Set each record down exactly, excluding all images.
□ □ □ □ □ □ □
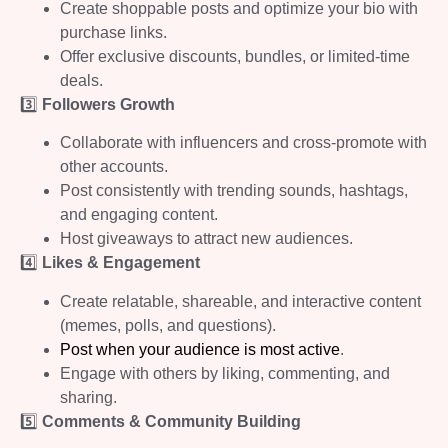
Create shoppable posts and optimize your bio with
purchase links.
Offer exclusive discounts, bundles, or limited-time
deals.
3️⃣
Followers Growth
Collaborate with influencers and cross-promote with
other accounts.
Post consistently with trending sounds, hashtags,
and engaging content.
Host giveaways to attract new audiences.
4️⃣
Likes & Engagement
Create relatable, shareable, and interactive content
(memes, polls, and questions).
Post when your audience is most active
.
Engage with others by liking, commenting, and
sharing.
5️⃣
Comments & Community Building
□ □ □ □ □ □ □
_Answer space_
Create shoppable posts and optimize your bio with
purchase links.
Offer exclusive discounts, bundles, or limited-time
deals.
3️⃣
Followers Growth
Collaborate with influencers and cross-promote with
other accounts.
Post consistently with trending sounds, hashtags,
and engaging content.
Host giveaways to attract new audiences.
4️⃣
Likes & Engagement
Create relatable, shareable, and interactive content
(memes, polls, and questions).
Post when your audience is most active
.
Engage with others by liking, commenting, and
sharing.
5️⃣
Comments & Community Building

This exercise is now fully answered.